Would I Buy This Again?
I’m on my second jar. I got one for my mom too, for her psoriasis on her hands. She called me last week and was like, “what is in that stuff? The red patches are way less angry.” She said it smells like her mother’s linen closet. I guess that’s a good thing.
I don’t know how to do a big conclusion. There isn’t one. It’s a balm. It works. The lavender tallow balm scent makes using it a tiny pleasure instead of a chore. In the middle of a gray, slushy winter, that’s kind of a big deal. It’s not magic. It’s just a really good, simple product that does what it says. My skin is happier. I spend less time thinking about my skin. That’s the best review I can give.
Anyway. If your skin’s feeling rough or tight or just pissed off at the weather, this might be worth a shot. I got mine from a shop on Etsy called “PureTallow” or something like that. They just make the stuff. No frills. It just… works. I’m probably gonna order another one soon.
Quick Questions I Get Asked
Is beef tallow good for your face?
Weirdly, yes.
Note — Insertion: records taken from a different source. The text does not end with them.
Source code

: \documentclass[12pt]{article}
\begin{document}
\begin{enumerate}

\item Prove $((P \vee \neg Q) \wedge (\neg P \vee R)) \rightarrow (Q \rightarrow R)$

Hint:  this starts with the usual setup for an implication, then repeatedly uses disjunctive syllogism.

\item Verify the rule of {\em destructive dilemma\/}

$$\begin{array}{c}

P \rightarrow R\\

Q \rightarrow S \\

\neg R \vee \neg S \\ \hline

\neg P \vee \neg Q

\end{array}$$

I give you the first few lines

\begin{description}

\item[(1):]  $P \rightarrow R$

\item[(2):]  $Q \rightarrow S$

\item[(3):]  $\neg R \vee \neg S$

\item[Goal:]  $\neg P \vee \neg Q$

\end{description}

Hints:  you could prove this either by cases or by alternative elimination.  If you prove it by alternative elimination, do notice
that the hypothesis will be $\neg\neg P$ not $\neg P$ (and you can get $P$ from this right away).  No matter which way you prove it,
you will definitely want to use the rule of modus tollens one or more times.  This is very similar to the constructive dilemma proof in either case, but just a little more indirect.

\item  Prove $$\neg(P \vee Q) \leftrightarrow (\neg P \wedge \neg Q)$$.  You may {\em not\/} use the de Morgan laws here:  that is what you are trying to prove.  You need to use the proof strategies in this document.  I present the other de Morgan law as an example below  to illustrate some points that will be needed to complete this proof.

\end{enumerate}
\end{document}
The science-y reason is that it’s similar to the oils our own skin produces, so it absorbs and helps repair the barrier instead of just sitting on top. My face doesn’t feel clogged. It just feels balanced.
Does tallow balm clog pores?
Hasn’t for me. And I can get clogged pores. It’s not like slathering on Vaseline. It melts in and disappears. It’s non-comedogenic, which is a fancy word for “won’t block your pores.”
What does the lavender tallow balm smell like?
It’s not perfume. It’s the actual, dry, herbal smell of lavender flowers. Not sweet. Not fake. Just clean and calming. Like a herb garden on a dry day. It’s subtle but it’s there.